# What to do:
Leave out the pictures and output the data verbatim.

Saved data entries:
* * * * * * * * *
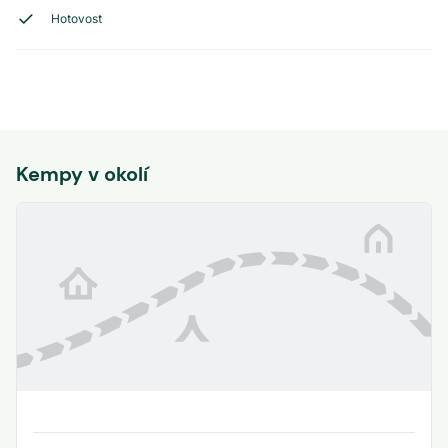
Hotovost
Kempy v okolí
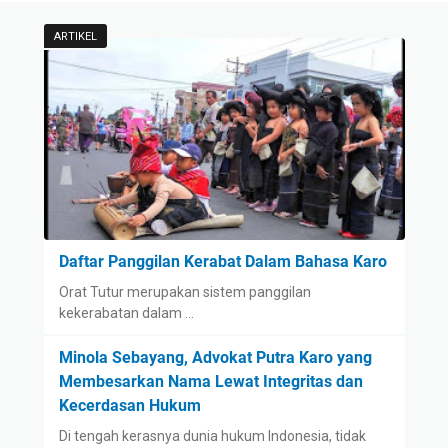
ARTIKEL
Daftar Panggilan Kerabat Dalam Bahasa Karo
Orat Tutur merupakan sistem panggilan
kekerabatan dalam …
Minola Sebayang, Advokat Putra Karo yang
Membesarkan Nama Lewat Integritas dan
Kecerdasan Hukum
Di tengah kerasnya dunia hukum Indonesia, tidak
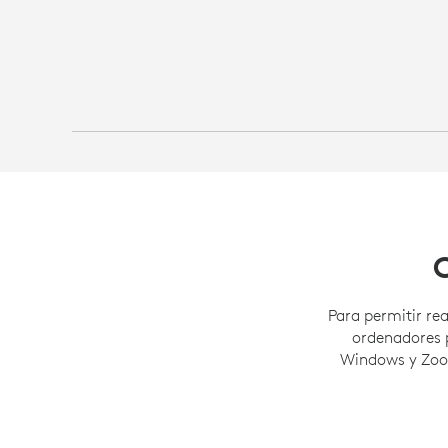
Para permitir re
ordenadores 
Windows y Zoo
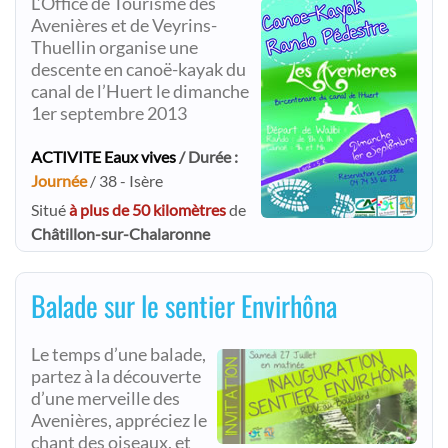
L’Office de Tourisme des
Avenières et de Veyrins-
Thuellin organise une
descente en canoë-kayak du
canal de l’Huert le dimanche
1er septembre 2013
ACTIVITE Eaux vives
/ Durée :
Journée
/ 38 - Isère
Situé
à plus de 50 kilomètres
de
Châtillon-sur-Chalaronne
Balade sur le sentier Envirhôna
Le temps d’une balade,
partez à la découverte
d’une merveille des
Avenières, appréciez le
chant des oiseaux, et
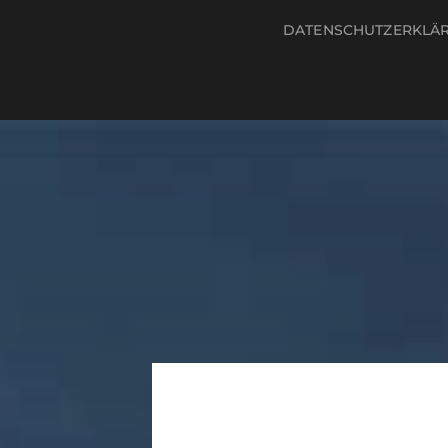
DATENSCHUTZERKLÄ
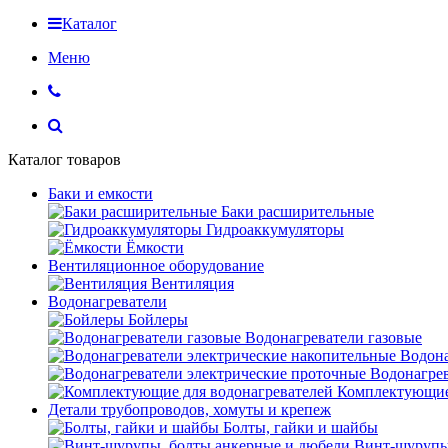
Каталог
Меню
Каталог товаров
Баки и емкости
Баки расширительные
Гидроаккумуляторы
Ёмкости
Вентиляционное оборудование
Вентиляция
Водонагреватели
Бойлеры
Водонагреватели газовые
Водона
Водонагрев
Комплектующие 
Детали трубопроводов, хомуты и крепеж
Болты, гайки и шайбы
Винт-шурупы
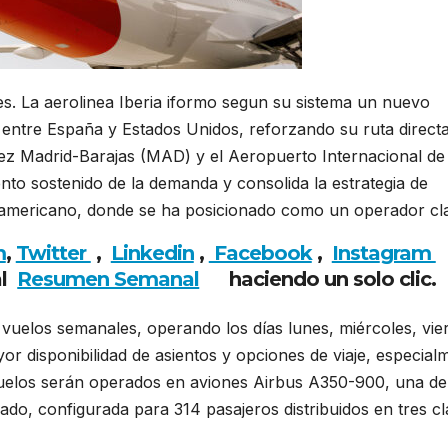
es. La aerolinea Iberia iformo segun su sistema un nuevo
 entre España y Estados Unidos, reforzando su ruta direct
ez Madrid-Barajas (MAD) y el Aeropuerto Internacional de
to sostenido de la demanda y consolida la estrategia de
eamericano, donde se ha posicionado como un operador cl
m
,
Twitter
,
Linkedin
,
Facebook
,
Insta
gram
al
Resumen Semanal
haciendo
un solo clic.
ro vuelos semanales, operando los días lunes, miércoles, vie
r disponibilidad de asientos y opciones de viaje, especial
 vuelos serán operados en aviones Airbus A350-900, una de
do, configurada para 314 pasajeros distribuidos en tres cl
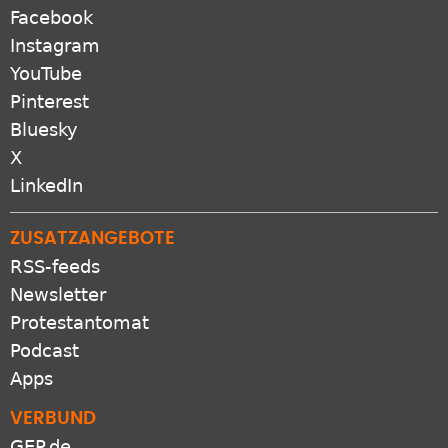
Facebook
Instagram
YouTube
Pinterest
Bluesky
X
LinkedIn
ZUSATZANGEBOTE
RSS-feeds
Newsletter
Protestantomat
Podcast
Apps
VERBUND
GEP.de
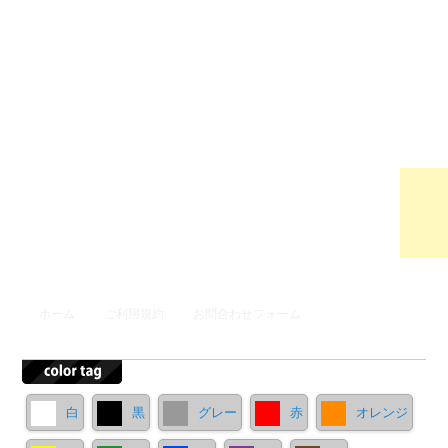
ウンロ
ードサ
イト
メインメニュー
ホーム
ご利用規約
お問合わせフォーム
メインコンテンツへ移動
サブコンテンツへ移動
白
黒
グレー
赤
オレンジ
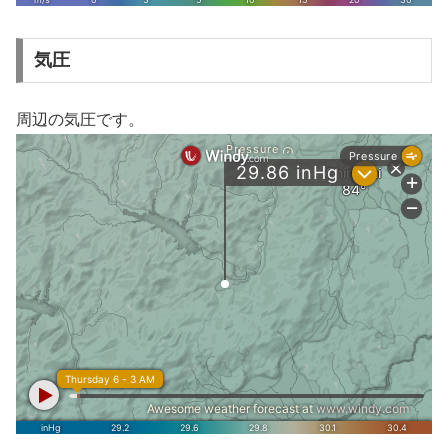
気圧
周辺の気圧です。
* * * * * * * * *
# Answer to this problem:
Hotovost
Kempy v okolí
ARTIKEL
Daftar Panggilan Kerabat Dalam Bahasa Karo
Orat Tutur merupakan sistem panggilan
kekerabatan dalam …
Minola Sebayang, Advokat Putra Karo yang
Membesarkan Nama Lewat Integritas dan
Kecerdasan Hukum
Di tengah kerasnya dunia hukum Indonesia, tidak
Para permitir re
ordenadores 
Windows y Zoo
L’Office de Tourisme des
Avenières et de Veyrins-
Thuellin organise une
descente en canoë-kayak du
canal de l’Huert le dimanche
1er septembre 2013
ACTIVITE Eaux vives
/ Durée :
Journée
/ 38 - Isère
Situé
à plus de 50 kilomètres
de
Châtillon-sur-Chalaronne
Balade sur le sentier Envirhôna
Le temps d’une balade,
partez à la découverte
d’une merveille des
Avenières, appréciez le
chant des oiseaux, et
DATENSCHUTZERKLÄ
Каталог
Меню
Каталог товаров
Баки и емкости
Баки расширительные
Гидроаккумуляторы
Ёмкости
Вентиляционное оборудование
Вентиляция
Водонагреватели
Бойлеры
Водонагреватели газовые
Водона
Водонагрев
Комплектующие 
Детали трубопроводов, хомуты и крепеж
Болты, гайки и шайбы
Винт-шурупы
es. La aerolinea Iberia iformo segun su sistema un nuevo
 entre España y Estados Unidos, reforzando su ruta direct
ez Madrid-Barajas (MAD) y el Aeropuerto Internacional de
to sostenido de la demanda y consolida la estrategia de
eamericano, donde se ha posicionado como un operador cl
m
,
Twitter
,
Linkedin
,
Facebook
,
Insta
gram
al
Resumen Semanal
haciendo
un solo clic.
ro vuelos semanales, operando los días lunes, miércoles, vie
r disponibilidad de asientos y opciones de viaje, especial
 vuelos serán operados en aviones Airbus A350-900, una de
do, configurada para 314 pasajeros distribuidos en tres cl
Facebook
Instagram
YouTube
Pinterest
Bluesky
X
LinkedIn
ZUSATZANGEBOTE
RSS-feeds
Newsletter
Protestantomat
Podcast
Apps
VERBUND
GEP.de
ウンロ
ードサ
イト
メインメニュー
ホーム
ご利用規約
お問合わせフォーム
メインコンテンツへ移動
サブコンテンツへ移動
白
黒
グレー
赤
オレンジ
気圧
周辺の気圧です。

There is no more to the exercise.